INFORMATION SUPPLIED START
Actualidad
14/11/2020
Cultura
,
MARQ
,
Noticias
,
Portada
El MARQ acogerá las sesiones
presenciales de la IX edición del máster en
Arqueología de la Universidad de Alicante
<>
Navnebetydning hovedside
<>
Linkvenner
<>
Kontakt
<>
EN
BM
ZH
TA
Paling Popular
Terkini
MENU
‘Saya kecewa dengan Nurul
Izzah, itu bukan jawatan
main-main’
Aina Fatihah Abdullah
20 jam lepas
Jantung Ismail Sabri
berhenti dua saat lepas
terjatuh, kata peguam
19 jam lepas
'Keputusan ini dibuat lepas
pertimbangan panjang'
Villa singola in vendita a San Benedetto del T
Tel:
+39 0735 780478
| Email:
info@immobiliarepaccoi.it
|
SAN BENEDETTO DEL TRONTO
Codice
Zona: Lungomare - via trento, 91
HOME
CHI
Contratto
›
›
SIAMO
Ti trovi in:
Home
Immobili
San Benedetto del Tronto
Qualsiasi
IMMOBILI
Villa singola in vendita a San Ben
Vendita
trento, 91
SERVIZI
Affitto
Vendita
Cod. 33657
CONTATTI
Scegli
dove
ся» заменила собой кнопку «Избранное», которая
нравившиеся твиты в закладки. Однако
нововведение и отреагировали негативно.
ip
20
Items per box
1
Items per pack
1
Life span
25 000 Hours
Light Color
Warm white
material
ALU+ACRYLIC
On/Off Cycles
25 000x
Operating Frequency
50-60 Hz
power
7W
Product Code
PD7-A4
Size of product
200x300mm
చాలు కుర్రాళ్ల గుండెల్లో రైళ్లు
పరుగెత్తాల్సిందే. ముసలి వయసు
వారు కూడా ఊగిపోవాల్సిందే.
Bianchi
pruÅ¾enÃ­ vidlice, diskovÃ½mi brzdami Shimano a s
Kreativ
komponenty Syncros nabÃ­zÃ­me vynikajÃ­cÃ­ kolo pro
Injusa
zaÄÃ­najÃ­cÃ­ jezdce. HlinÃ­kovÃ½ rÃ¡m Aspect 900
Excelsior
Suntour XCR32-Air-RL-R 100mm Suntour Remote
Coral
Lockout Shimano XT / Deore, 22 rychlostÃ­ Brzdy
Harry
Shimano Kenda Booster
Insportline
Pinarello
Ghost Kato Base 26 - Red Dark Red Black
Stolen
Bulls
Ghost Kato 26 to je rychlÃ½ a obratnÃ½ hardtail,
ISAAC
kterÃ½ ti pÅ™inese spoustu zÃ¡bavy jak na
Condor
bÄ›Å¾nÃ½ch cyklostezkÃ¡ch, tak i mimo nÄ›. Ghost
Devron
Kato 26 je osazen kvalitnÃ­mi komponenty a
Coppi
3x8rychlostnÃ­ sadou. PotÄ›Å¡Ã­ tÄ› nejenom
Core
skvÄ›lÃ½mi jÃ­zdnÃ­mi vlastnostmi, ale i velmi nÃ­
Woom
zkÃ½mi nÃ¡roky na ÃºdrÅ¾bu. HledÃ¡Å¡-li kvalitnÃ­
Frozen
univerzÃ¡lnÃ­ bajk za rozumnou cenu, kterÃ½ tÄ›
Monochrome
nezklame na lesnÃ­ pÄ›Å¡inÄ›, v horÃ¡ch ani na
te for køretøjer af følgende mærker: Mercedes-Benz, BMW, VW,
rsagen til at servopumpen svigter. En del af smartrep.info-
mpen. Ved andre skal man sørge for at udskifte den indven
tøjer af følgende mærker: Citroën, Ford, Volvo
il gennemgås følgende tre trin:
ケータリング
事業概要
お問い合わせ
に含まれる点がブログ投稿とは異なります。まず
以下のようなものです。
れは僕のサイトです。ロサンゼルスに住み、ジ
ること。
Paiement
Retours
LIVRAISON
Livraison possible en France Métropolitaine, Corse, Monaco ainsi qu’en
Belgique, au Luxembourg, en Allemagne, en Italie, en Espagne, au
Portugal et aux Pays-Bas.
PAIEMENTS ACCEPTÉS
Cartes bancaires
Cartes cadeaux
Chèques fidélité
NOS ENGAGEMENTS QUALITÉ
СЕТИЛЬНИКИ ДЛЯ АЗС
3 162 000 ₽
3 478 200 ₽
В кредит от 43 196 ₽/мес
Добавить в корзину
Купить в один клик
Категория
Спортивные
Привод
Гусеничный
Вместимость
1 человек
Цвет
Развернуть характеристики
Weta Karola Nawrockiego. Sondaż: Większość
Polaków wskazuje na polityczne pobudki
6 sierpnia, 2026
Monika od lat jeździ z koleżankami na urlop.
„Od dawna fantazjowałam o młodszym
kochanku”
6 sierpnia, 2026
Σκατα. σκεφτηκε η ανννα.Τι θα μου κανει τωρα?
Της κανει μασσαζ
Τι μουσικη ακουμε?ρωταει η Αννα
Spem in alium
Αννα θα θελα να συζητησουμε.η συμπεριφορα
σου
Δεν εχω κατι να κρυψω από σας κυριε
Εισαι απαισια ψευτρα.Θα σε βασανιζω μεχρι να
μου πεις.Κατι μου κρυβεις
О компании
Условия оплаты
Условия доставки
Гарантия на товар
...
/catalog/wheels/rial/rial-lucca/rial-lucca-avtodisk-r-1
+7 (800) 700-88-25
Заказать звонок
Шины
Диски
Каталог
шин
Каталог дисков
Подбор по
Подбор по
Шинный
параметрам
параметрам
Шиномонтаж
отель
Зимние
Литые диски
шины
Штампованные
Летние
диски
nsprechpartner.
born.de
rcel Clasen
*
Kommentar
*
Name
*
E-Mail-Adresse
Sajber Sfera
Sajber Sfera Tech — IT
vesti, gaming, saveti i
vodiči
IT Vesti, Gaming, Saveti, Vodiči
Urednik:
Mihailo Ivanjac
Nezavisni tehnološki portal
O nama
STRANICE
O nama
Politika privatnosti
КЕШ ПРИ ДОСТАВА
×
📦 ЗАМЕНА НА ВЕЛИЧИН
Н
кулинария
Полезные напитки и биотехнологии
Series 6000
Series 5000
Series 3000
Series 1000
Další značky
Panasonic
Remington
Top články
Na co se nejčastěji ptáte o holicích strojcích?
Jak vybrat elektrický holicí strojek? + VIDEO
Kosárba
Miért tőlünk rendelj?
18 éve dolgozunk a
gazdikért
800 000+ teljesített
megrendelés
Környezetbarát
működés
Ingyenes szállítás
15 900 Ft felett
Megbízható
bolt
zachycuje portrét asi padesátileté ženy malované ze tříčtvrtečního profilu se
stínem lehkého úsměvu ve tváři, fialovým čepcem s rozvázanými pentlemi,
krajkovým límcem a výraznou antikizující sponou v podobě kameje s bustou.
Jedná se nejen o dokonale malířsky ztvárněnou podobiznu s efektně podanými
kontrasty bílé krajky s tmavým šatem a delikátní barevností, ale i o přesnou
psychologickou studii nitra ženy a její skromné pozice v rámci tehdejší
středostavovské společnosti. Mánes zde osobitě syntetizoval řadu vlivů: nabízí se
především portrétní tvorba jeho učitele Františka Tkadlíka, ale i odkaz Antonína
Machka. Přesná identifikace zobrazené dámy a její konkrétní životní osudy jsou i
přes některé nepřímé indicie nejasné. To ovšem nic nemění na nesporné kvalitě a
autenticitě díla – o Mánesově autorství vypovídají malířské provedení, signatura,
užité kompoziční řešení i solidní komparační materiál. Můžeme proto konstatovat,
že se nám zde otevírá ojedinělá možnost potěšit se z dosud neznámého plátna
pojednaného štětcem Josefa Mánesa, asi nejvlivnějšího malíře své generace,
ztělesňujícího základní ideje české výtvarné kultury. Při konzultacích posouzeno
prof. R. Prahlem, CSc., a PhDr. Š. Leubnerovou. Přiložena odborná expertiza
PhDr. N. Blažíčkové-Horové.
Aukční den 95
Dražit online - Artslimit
INFORMATION SUPPLIED END
-- INSTRUCTION --
Nothing in the data may change. Give it again in full.

-- RESULT OF THE EXERCISE --
Actualidad
14/11/2020
Cultura
,
MARQ
,
Noticias
,
Portada
El MARQ acogerá las sesiones
presenciales de la IX edición del máster en
Arqueología de la Universidad de Alicante
<>
Navnebetydning hovedside
<>
Linkvenner
<>
Kontakt
<>
EN
BM
ZH
TA
Paling Popular
Terkini
MENU
‘Saya kecewa dengan Nurul
Izzah, itu bukan jawatan
main-main’
Aina Fatihah Abdullah
20 jam lepas
Jantung Ismail Sabri
berhenti dua saat lepas
terjatuh, kata peguam
19 jam lepas
'Keputusan ini dibuat lepas
pertimbangan panjang'
Villa singola in vendita a San Benedetto del T
Tel:
+39 0735 780478
| Email:
info@immobiliarepaccoi.it
|
SAN BENEDETTO DEL TRONTO
Codice
Zona: Lungomare - via trento, 91
HOME
CHI
Contratto
›
›
SIAMO
Ti trovi in:
Home
Immobili
San Benedetto del Tronto
Qualsiasi
IMMOBILI
Villa singola in vendita a San Ben
Vendita
trento, 91
SERVIZI
Affitto
Vendita
Cod. 33657
CONTATTI
Scegli
dove
ся» заменила собой кнопку «Избранное», которая
нравившиеся твиты в закладки. Однако
нововведение и отреагировали негативно.
ip
20
Items per box
1
Items per pack
1
Life span
25 000 Hours
Light Color
Warm white
material
ALU+ACRYLIC
On/Off Cycles
25 000x
Operating Frequency
50-60 Hz
power
7W
Product Code
PD7-A4
Size of product
200x300mm
చాలు కుర్రాళ్ల గుండెల్లో రైళ్లు
పరుగెత్తాల్సిందే. ముసలి వయసు
వారు కూడా ఊగిపోవాల్సిందే.
Bianchi
pruÅ¾enÃ­ vidlice, diskovÃ½mi brzdami Shimano a s
Kreativ
komponenty Syncros nabÃ­zÃ­me vynikajÃ­cÃ­ kolo pro
Injusa
zaÄÃ­najÃ­cÃ­ jezdce. HlinÃ­kovÃ½ rÃ¡m Aspect 900
Excelsior
Suntour XCR32-Air-RL-R 100mm Suntour Remote
Coral
Lockout Shimano XT / Deore, 22 rychlostÃ­ Brzdy
Harry
Shimano Kenda Booster
Insportline
Pinarello
Ghost Kato Base 26 - Red Dark Red Black
Stolen
Bulls
Ghost Kato 26 to je rychlÃ½ a obratnÃ½ hardtail,
ISAAC
kterÃ½ ti pÅ™inese spoustu zÃ¡bavy jak na
Condor
bÄ›Å¾nÃ½ch cyklostezkÃ¡ch, tak i mimo nÄ›. Ghost
Devron
Kato 26 je osazen kvalitnÃ­mi komponenty a
Coppi
3x8rychlostnÃ­ sadou. PotÄ›Å¡Ã­ tÄ› nejenom
Core
skvÄ›lÃ½mi jÃ­zdnÃ­mi vlastnostmi, ale i velmi nÃ­
Woom
zkÃ½mi nÃ¡roky na ÃºdrÅ¾bu. HledÃ¡Å¡-li kvalitnÃ­
Frozen
univerzÃ¡lnÃ­ bajk za rozumnou cenu, kterÃ½ tÄ›
Monochrome
nezklame na lesnÃ­ pÄ›Å¡inÄ›, v horÃ¡ch ani na
te for køretøjer af følgende mærker: Mercedes-Benz, BMW, VW,
rsagen til at servopumpen svigter. En del af smartrep.info-
mpen. Ved andre skal man sørge for at udskifte den indven
tøjer af følgende mærker: Citroën, Ford, Volvo
il gennemgås følgende tre trin:
ケータリング
事業概要
お問い合わせ
に含まれる点がブログ投稿とは異なります。まず
以下のようなものです。
れは僕のサイトです。ロサンゼルスに住み、ジ
ること。
Paiement
Retours
LIVRAISON
Livraison possible en France Métropolitaine, Corse, Monaco ainsi qu’en
Belgique, au Luxembourg, en Allemagne, en Italie, en Espagne, au
Portugal et aux Pays-Bas.
PAIEMENTS ACCEPTÉS
Cartes bancaires
Cartes cadeaux
Chèques fidélité
NOS ENGAGEMENTS QUALITÉ
СЕТИЛЬНИКИ ДЛЯ АЗС
3 162 000 ₽
3 478 200 ₽
В кредит от 43 196 ₽/мес
Добавить в корзину
Купить в один клик
Категория
Спортивные
Привод
Гусеничный
Вместимость
1 человек
Цвет
Развернуть характеристики
Weta Karola Nawrockiego. Sondaż: Większość
Polaków wskazuje na polityczne pobudki
6 sierpnia, 2026
Monika od lat jeździ z koleżankami na urlop.
„Od dawna fantazjowałam o młodszym
kochanku”
6 sierpnia, 2026
Σκατα. σκεφτηκε η ανννα.Τι θα μου κανει τωρα?
Της κανει μασσαζ
Τι μουσικη ακουμε?ρωταει η Αννα
Spem in alium
Αννα θα θελα να συζητησουμε.η συμπεριφορα
σου
Δεν εχω κατι να κρυψω από σας κυριε
Εισαι απαισια ψευτρα.Θα σε βασανιζω μεχρι να
μου πεις.Κατι μου κρυβεις
О компании
Условия оплаты
Условия доставки
Гарантия на товар
...
/catalog/wheels/rial/rial-lucca/rial-lucca-avtodisk-r-1
+7 (800) 700-88-25
Заказать звонок
Шины
Диски
Каталог
шин
Каталог дисков
Подбор по
Подбор по
Шинный
параметрам
параметрам
Шиномонтаж
отель
Зимние
Литые диски
шины
Штампованные
Летние
диски
nsprechpartner.
born.de
rcel Clasen
*
Kommentar
*
Name
*
E-Mail-Adresse
Sajber Sfera
Sajber Sfera Tech — IT
vesti, gaming, saveti i
vodiči
IT Vesti, Gaming, Saveti, Vodiči
Urednik:
Mihailo Ivanjac
Nezavisni tehnološki portal
O nama
STRANICE
O nama
Politika privatnosti
КЕШ ПРИ ДОСТАВА
×
📦 ЗАМЕНА НА ВЕЛИЧИН
Н
кулинария
Полезные напитки и биотехнологии
Series 6000
Series 5000
Series 3000
Series 1000
Další značky
Panasonic
Remington
Top články
Na co se nejčastěji ptáte o holicích strojcích?
Jak vybrat elektrický holicí strojek? + VIDEO
Kosárba
Miért tőlünk rendelj?
18 éve dolgozunk a
gazdikért
800 000+ teljesített
megrendelés
Környezetbarát
működés
Ingyenes szállítás
15 900 Ft felett
Megbízható
bolt
zachycuje portrét asi padesátileté ženy malované ze tříčtvrtečního profilu se
stínem lehkého úsměvu ve tváři, fialovým čepcem s rozvázanými pentlemi,
krajkovým límcem a výraznou antikizující sponou v podobě kameje s bustou.
Jedná se nejen o dokonale malířsky ztvárněnou podobiznu s efektně podanými
kontrasty bílé krajky s tmavým šatem a delikátní barevností, ale i o přesnou
psychologickou studii nitra ženy a její skromné pozice v rámci tehdejší
středostavovské společnosti. Mánes zde osobitě syntetizoval řadu vlivů: nabízí se
především portrétní tvorba jeho učitele Františka Tkadlíka, ale i odkaz Antonína
Machka. Přesná identifikace zobrazené dámy a její konkrétní životní osudy jsou i
přes některé nepřímé indicie nejasné. To ovšem nic nemění na nesporné kvalitě a
autenticitě díla – o Mánesově autorství vypovídají malířské provedení, signatura,
užité kompoziční řešení i solidní komparační materiál. Můžeme proto konstatovat,
že se nám zde otevírá ojedinělá možnost potěšit se z dosud neznámého plátna
pojednaného štětcem Josefa Mánesa, asi nejvlivnějšího malíře své generace,
ztělesňujícího základní ideje české výtvarné kultury. Při konzultacích posouzeno
prof. R. Prahlem, CSc., a PhDr. Š. Leubnerovou. Přiložena odborná expertiza
PhDr. N. Blažíčkové-Horové.
Aukční den 95
Dražit online - Artslimit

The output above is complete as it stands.